What the task asks: Where the word "plugin" appears in a line below, copy the whole line.

Data excerpts:
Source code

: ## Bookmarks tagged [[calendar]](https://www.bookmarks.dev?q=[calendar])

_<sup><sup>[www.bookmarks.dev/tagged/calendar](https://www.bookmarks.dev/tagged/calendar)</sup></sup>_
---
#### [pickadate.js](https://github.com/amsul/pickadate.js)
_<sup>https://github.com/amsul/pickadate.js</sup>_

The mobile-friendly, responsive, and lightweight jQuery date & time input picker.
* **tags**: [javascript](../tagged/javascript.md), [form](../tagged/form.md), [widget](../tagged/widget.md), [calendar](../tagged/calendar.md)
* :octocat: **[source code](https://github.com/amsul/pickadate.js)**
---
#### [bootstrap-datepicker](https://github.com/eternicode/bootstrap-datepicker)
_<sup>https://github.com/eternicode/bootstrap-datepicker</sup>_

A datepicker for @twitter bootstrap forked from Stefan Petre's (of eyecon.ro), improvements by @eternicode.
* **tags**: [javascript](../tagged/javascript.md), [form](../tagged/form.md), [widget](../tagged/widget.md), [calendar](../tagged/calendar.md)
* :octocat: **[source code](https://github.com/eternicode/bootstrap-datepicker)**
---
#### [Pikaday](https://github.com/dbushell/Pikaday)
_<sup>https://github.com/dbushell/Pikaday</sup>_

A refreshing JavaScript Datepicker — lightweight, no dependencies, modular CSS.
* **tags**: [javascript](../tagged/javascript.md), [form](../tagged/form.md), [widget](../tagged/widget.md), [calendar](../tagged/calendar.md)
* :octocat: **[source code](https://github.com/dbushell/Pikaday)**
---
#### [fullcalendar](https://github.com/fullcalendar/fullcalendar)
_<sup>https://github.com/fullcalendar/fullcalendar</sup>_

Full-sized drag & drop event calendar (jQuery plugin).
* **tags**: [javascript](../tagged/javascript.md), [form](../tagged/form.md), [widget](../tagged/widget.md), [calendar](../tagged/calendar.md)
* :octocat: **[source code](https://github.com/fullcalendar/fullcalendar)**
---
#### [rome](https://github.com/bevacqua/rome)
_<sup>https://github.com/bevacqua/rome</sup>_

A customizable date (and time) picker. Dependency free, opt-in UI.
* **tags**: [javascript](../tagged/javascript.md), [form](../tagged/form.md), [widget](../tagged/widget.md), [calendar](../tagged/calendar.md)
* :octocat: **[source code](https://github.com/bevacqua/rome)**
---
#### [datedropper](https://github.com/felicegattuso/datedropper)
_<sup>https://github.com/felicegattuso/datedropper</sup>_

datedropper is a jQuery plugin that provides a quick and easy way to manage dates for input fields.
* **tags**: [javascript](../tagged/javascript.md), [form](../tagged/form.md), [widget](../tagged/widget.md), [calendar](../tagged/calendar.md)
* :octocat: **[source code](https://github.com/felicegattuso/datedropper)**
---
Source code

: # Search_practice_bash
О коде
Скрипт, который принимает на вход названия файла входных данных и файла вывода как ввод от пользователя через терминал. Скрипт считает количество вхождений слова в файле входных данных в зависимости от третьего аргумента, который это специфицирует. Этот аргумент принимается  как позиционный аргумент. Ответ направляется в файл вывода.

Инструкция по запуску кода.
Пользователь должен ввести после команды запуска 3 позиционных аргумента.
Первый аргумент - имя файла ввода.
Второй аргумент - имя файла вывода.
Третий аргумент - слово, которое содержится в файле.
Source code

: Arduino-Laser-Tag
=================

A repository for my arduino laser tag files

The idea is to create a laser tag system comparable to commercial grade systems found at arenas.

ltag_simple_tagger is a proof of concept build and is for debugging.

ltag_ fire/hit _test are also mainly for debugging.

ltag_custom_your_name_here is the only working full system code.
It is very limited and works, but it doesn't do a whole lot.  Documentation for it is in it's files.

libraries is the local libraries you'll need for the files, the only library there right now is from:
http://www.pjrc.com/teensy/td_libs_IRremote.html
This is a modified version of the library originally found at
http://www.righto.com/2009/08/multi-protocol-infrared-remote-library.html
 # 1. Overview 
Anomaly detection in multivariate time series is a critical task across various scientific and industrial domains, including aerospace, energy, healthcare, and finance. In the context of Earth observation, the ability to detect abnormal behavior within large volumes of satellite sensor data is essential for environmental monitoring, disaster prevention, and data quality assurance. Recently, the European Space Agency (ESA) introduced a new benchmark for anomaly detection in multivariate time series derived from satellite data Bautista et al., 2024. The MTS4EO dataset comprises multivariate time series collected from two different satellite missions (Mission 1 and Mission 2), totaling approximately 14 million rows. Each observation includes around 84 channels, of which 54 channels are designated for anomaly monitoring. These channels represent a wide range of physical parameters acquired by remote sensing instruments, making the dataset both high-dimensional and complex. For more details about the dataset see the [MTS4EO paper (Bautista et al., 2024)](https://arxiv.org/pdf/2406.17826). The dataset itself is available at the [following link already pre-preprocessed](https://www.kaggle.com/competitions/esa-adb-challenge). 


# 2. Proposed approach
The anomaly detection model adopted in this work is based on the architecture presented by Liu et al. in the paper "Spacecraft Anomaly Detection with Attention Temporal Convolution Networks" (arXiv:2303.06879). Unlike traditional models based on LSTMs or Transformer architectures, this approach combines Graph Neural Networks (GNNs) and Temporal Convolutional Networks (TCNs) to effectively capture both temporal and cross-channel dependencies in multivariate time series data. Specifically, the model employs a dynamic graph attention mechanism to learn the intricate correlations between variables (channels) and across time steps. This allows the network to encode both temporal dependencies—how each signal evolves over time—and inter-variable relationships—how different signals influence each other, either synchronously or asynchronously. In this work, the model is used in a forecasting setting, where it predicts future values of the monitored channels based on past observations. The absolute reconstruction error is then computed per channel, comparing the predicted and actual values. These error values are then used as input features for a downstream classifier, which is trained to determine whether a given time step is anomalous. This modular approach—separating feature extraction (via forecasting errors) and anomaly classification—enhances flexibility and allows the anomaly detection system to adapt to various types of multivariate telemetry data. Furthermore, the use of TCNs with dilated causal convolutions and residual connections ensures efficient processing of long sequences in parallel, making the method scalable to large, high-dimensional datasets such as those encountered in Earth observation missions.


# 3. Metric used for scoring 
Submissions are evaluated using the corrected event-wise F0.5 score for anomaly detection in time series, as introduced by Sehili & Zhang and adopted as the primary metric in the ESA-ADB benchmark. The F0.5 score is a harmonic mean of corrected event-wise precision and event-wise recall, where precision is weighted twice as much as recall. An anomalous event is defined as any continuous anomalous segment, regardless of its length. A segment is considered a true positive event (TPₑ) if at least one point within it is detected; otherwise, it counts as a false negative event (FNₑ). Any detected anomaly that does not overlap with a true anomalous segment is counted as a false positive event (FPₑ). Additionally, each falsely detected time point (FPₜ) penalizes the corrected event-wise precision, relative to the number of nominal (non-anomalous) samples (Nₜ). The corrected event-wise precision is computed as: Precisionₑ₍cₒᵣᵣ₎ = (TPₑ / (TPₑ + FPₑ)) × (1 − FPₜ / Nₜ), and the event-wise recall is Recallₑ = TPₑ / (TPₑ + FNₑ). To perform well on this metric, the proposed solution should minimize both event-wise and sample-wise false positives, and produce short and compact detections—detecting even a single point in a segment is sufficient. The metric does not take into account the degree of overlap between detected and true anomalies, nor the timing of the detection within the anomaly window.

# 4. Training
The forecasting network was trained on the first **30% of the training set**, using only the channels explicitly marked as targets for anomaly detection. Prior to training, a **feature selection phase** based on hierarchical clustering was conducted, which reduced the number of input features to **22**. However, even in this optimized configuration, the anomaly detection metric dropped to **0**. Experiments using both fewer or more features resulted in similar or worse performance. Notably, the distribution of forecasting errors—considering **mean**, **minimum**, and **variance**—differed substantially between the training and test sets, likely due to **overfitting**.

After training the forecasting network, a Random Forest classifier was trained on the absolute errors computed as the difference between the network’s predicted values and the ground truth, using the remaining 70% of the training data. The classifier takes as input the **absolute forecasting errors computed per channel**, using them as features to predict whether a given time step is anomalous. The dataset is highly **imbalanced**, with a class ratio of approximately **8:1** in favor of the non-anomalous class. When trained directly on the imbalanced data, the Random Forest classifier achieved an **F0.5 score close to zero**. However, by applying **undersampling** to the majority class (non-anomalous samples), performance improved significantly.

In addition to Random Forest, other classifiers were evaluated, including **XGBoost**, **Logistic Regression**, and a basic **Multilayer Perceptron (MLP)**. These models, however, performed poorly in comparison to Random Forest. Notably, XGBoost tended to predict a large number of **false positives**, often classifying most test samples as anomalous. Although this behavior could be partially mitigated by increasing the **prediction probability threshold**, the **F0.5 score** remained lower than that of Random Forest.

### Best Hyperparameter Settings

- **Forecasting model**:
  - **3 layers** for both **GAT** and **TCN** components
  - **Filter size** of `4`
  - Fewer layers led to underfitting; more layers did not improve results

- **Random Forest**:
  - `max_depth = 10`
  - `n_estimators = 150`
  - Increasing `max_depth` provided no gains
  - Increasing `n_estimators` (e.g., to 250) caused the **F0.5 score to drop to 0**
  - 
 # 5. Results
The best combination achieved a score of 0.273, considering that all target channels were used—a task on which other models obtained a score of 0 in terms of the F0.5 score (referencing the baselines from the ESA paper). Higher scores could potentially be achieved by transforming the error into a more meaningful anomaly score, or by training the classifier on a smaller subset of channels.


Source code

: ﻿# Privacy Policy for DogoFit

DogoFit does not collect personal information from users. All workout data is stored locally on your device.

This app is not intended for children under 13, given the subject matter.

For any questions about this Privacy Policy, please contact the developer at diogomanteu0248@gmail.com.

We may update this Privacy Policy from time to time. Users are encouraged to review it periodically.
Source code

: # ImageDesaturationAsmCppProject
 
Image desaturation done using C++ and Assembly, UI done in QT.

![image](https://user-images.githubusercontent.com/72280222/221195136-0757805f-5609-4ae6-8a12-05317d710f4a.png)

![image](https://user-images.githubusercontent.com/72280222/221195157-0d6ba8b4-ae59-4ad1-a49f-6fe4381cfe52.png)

Solution to this exercise:
Full-sized drag & drop event calendar (jQuery plugin).
datedropper is a jQuery plugin that provides a quick and easy way to manage dates for input fields.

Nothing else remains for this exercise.